Zack Zook, BookCourt’s events and development manager (and son of BookCourt fonders Henry Zook and Mary Gannett) launched a campaign on Indiegogo.com, the crowdfunding site for arts organizations and projects, in order to get literary types to contribute financially to BookCourt North. So far, the campaign has gotten 44 funders and raised $3,786 dollars toward the $300,000 goal before the campaign ends on July 1.
We emailed Mr. Zook, who, after growing up in the business, managed the store for six years before taking charge of events and development about two years ago, to find out more about this Northern expansion:
NYO: Why does BookCourt want a space in the county?
Zack Zook: BookCourt has operated in Brooklyn for over 30 years. I have worked for BookCourt for 8 years. For the past 7 years, I personally have been shopping at Bibliobarn, and I became friends with the owners, H.L. & Linda Wilson. When I heard they were putting it up for sale, the first thought I had was, how can we make what they have done continue? So I thought long and hard and realized that given the customer base and reputation that both BookCourt and Bibliobarn have in place, we could launch a crowdfunding campaign that would work to fit our vision of enhancing the place, rather than seeing it sold off as a non-literary entity.
NYO: What will your role be at Book Court North?

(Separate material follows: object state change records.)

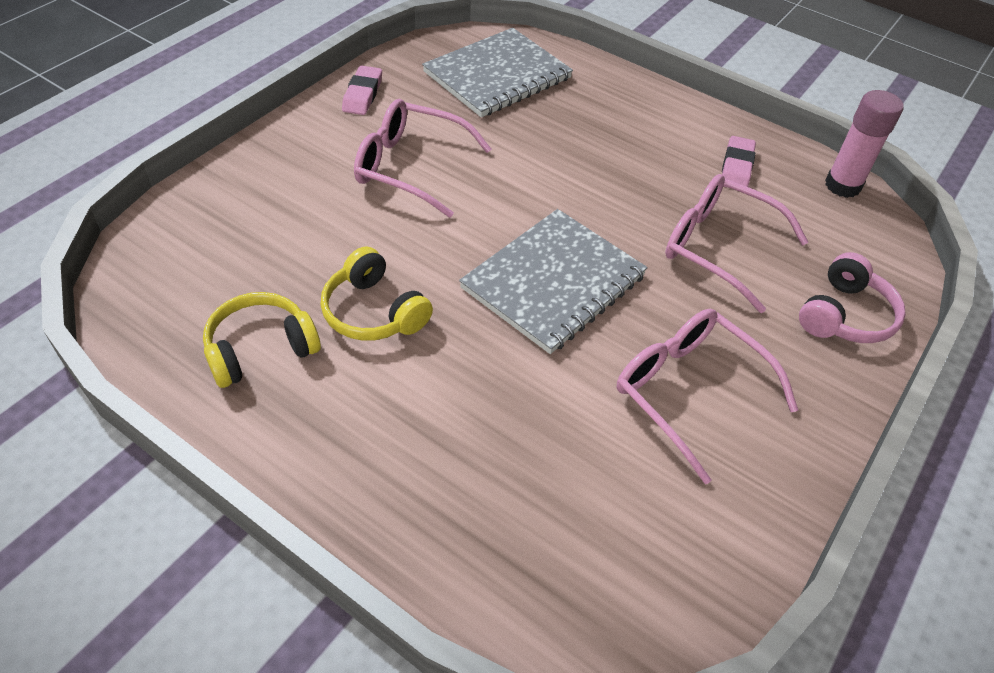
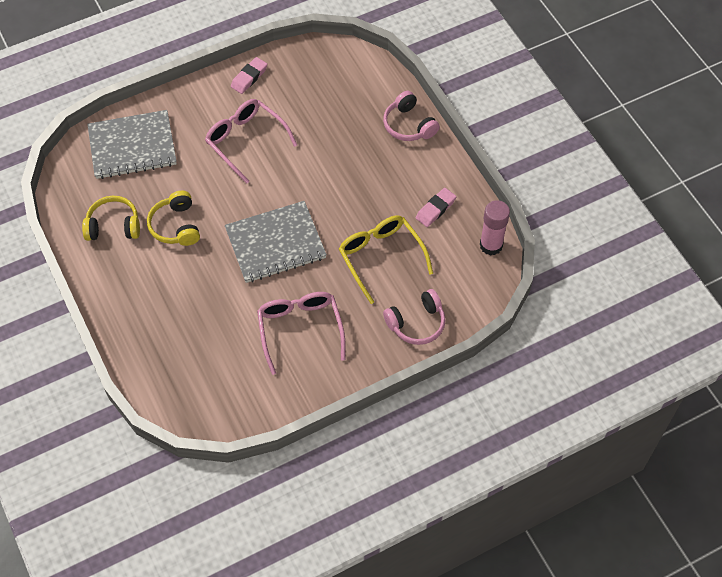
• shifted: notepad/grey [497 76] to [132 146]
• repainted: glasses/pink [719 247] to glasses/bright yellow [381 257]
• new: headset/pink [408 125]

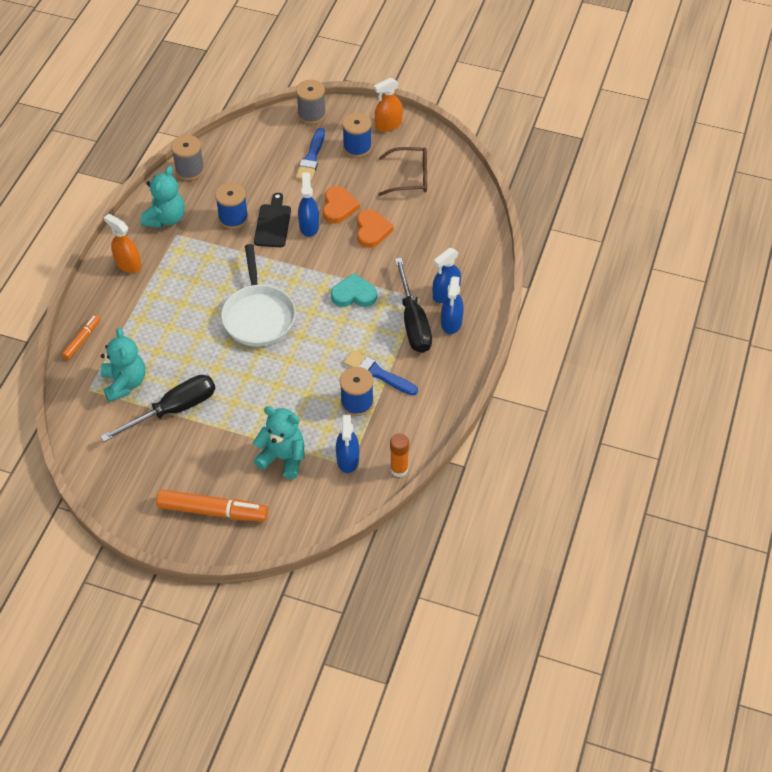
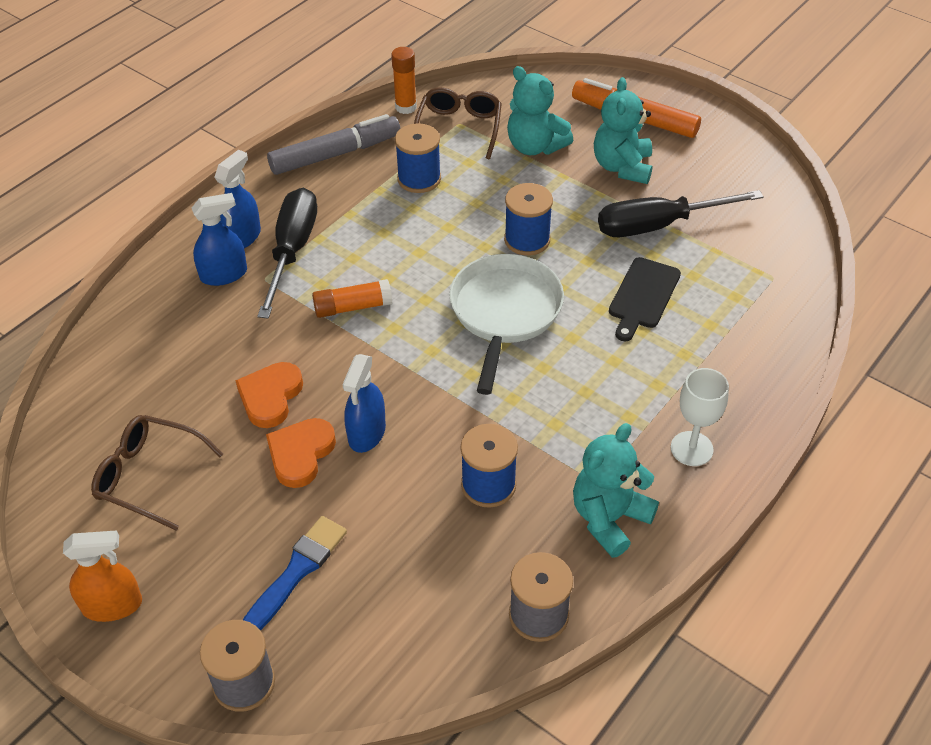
• gone: marker pen/orange-coloured [82 340]
• shifted: stuffed bear/teal [125 383] to [622 167]
• swapped: spray bottle/orange-coloured [128 264] to chalice/white [691 449]
• shifted: bread board/ebony [273 224] to [643 296]
• swapped: love heart/teal [354 294] to glue stick/orange-coloured [352 307]
• swapped: spray bottle/blue [348 459] to glasses/russet [459 128]
• shifted: spool/blue [357 147] to [527 240]
• gone: brush/blue [377 373]
• new: marker pen/grey [335 154]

ZZ: My plan is to spearhead the launch of BookCourt North and throughout 2014 grow it to a level of professionally managed functionality, i.e. open the bookstore on the ground level, establish staffing, formulate the writers’ retreat programming concept we want to execute and renovate the upstairs space, engage the surrounding community by starting an event series at BookCourt North … basically build the place and get it on par with our Brooklyn shop. We are envisioning BookCourt North as sort of a BookCourt in the mountains, but with all the perks of urban literary community…”
NYO: Why get crowdfunding?
ZZ: Because booksellers don’t have piles of cash laying around and it’s a great model that is community based and honest. There is transparency. There is responsibility. The mission is forced to prove itself, forced to prove its professionalism. There are also inherent advantages: there is publicity built in to it, so the more it is promoted and the more exposure it gets, the more people become aware of your mission. It’s a revolutionary tactic thanks to the internet.
This is a grass roots campaign aimed at perserving and enhancing a literary legacy in the form of a barn on 5 acres. It’s a very idyllic environment and it’s so close to NYC. We want NYC writers (or writers from anywhere) to be able to spend a full weekend there and get back to the city on Monday, conveniently, just as we want writers to spend longer stints in residence. It is so easy to feel as though we live in a society that on a grand level is anti-literacy. People have to work and fight for the opposite, for engaging readers young and old, for aiding and inspiring writers from all backgrounds. The book world is beautiful and we are simply trying to grow it, preserve it, give back to it. So crowd funding is the perfect platform for a project like this. Also, if we were in the business of trading stocks on Wall Street, we wouldn’t need to do a grass roots campaign aimed at rallying the masses, but we probably wouldn’t know a good book from a tube of toothpaste either…
The Interview has been slightly edited and condensed for your reading pleasure.